As TFTP previously reported, in a study published in a peer-reviewed journal, Melvin D. Livingston, Tracey E. Barnett, Chris Delcher, and Alexander C. Wagenaar, set out to see if any association existed between Colorado’s legalization of marijuana and opioid-related deaths in the state.


The researchers looked at all of the available data from the year 2000 to the year 2015. What they discovered may come as a shock to many. While the rest of the nation struggles with a burgeoning fatal opioid and heroin overdose crisis, the State of Colorado saw opioid deaths reduced while its population exploded.
It has long been stated that cannabis is a “gateway” drug, which leads users to experiment with other drugs, leading up to the most deadly, such as heroin. But the researchers in the study published in the American Journal of Public Health found that the availability of safe and legal cannabis actually reduced opiate deaths:
“Colorado’s legalization of recreational cannabis sales and use resulted in a 0.7 deaths per month…reduction in opioid-related deaths. This reduction represents a reversal of the upward trend in opioid-related deaths in Colorado.”
The researchers concluded, “Legalization of cannabis in Colorado was associated with short-term reductions in opioid-related deaths.”
It’s not just that study either. There were other studies showing that deaths from opioids plummet in states with legal cannabis, and that 80 percent of cannabis users give up prescription pills. A Feb. 2017 study confirmed that opioid dependence and overdoses dropped significantly in medical cannabis states.

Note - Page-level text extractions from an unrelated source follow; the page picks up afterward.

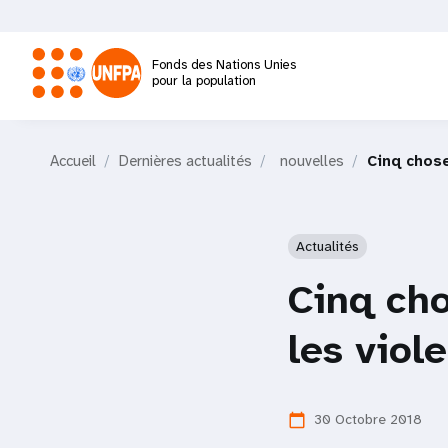
Aller
au
contenu
Fonds des Nations Unies
principal
pour la population
M
Accueil
Dernières actualités
nouvelles
Cinq chose
a
i
Actualités
n
Cinq cho
n
les viol
a
30 Octobre 2018
calendar_today
v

In January 2017, the National Academies of Science published an exhaustive review of the scientific literature and found that one of the most promising areas in medical cannabis is for the treatment of chronic pain.

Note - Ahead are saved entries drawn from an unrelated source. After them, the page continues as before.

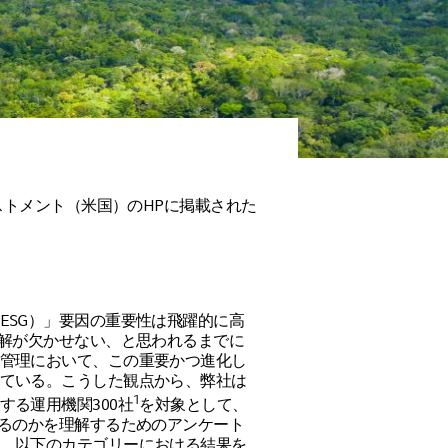
ベストメント（米国）のHPに掲載された
ESG）」要因の重要性は飛躍的に高
理解が欠かせない、と思われるまでに
管理において、この重要かつ進化し
ている。こうした観点から、弊社は
1
する運用機関300社
を対象として、
いるのかを理解するためのアンケート
、以下のカテゴリーにおける結果を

As TFTP reported in 2017, a new experimental study showed exactly how cannabis works to treat actual opioid addiction – by actually blocking the opioid reward in the brain.
“This study sought to determine whether the cannabis constituent cannabidiol attenuates the development of morphine reward in the conditioned place preference paradigm. Separate groups of mice received either saline or morphine in combination with one of four doses of cannabidiol using three sets of drug/no-drug conditioning trials. After drug-place conditioning, morphine mice displayed robust place preference that was attenuated by 10 mg/kg cannabidiol. Further, when administered alone, this dose of cannabidiol was void of rewarding and aversive properties. The finding that cannabidiol blocks opioid reward suggests that this compound may be useful in addiction treatment settings.
Those who continue denying the evidence, while continuing to lock people in cages for a plant, will ultimately be judged by history. They will not be the heroes they claim to be now. They will be remembered as the ones responsible for mass incarceration, fostering the police state, and dealing a near-death blow to freedom. Shame on you Congress.


https://thewashingtonstandard.com/a...ently-killed-cannabis-reform-despite-support/
 

flylowgethigh

Non-growing Lurker
ICMag Donor
Sucks to be a person living and working in DC. They have license plates that read "taxation without representation". Didn't they vote to legalize pot?